Utah law states that foreclosing entity must be based in state.

If in Summit County a house is foreclosed by a firm that does not hold the mortgage loan and has no legal standing to proceed with it in Utah State usually there is nothing that the homeowner can do about such a situation. This has been the bitter experience of residents of Utah numbering hundreds who have been foreclosed upon by a firm named ReconTrust. The latter is a branch of Bank of America.

Over one hundred houses have been sold this year in Summit County as per the notices inserted in The Park Record. Foreclosures have been started on three other units even after the office of Utah’s Attorney General threatened the firm with a legal suit on 18th March.

The firm is illegal because the laws of Utah State (the recent ones having been enforced seven years previously), mandates that any agency foreclosing on a property has to enlisted with the Utah State Bar and be situated in Utah. The headquarters of ReconTrust is in Texas. It does not comply by any of these rules.

There is another sang with the foreclosures of ReconTrust. It gets its “rights” to foreclose by means of electronic deed transfer. This is done by MERS (Mortgage Electronic Registry Service) but according to another law of Utah the foreclosing agency must be physically in possession of the deed.

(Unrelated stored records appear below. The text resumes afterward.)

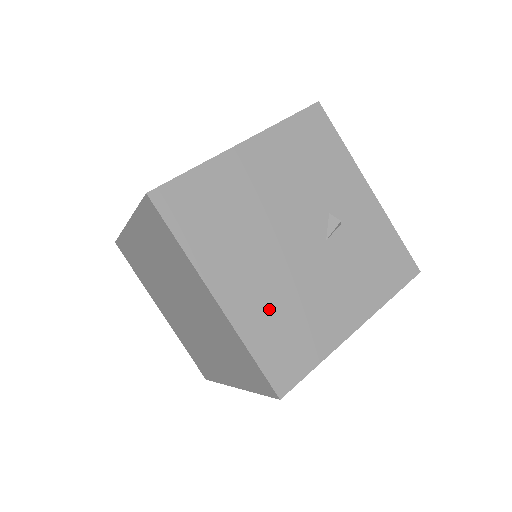
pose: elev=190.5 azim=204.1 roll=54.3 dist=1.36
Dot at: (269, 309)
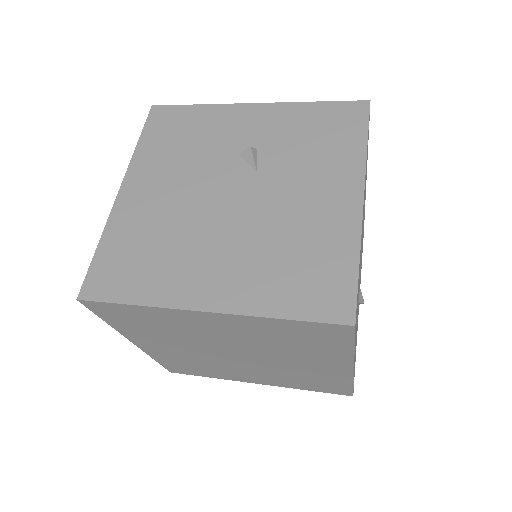
Dot at: (262, 269)
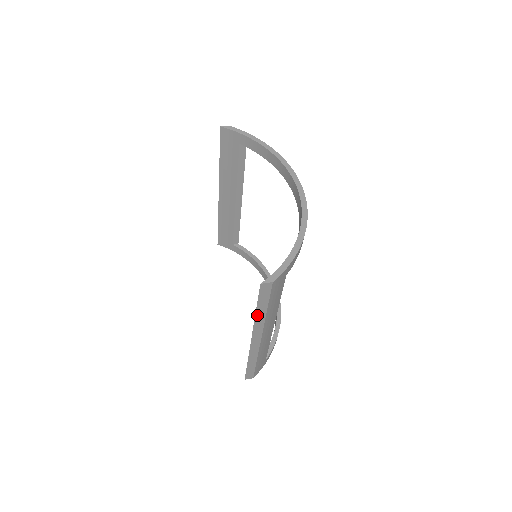
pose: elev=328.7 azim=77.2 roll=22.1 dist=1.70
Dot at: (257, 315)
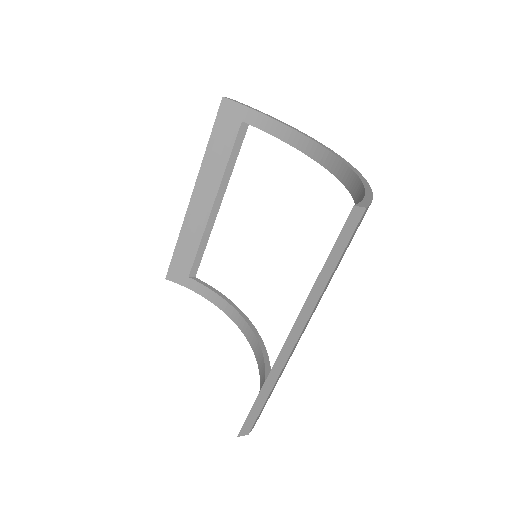
Dot at: (318, 279)
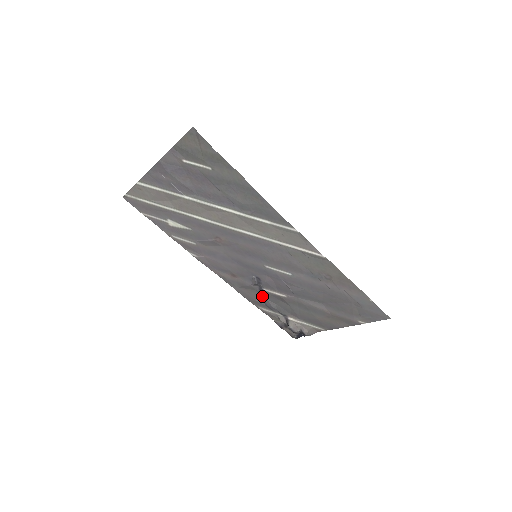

This has led to local residents fighting back the foreclosure attacks. Last March, Elizabeth Corey a resident of Jeremy Ranch together with her lawyer Ryan West brought a lawsuit against MERS and her mortgage lender, Countrywide Financial Corporation; the latter has been taken over by Bank of America and is no longer in existence.

But her lender was neither of the two – Countrywide or BofA. West has argued that they are not holding the promissory note and have not been harmed by Corey’s failure to pay mortgage dues.

The money for her house had come from those who owned the security backed by the mortgage; her mortgage being one of the many included in the security. Thus it does not belong to any one bank. The latter was a mere vehicle that added the mortgage to the security.

The counter argument is that the homeowners fell behind in their payments and thus they should not be living in the houses; it is or no relevance as to who is the owner of the note argued lawyer John Christian Barlow of St. George.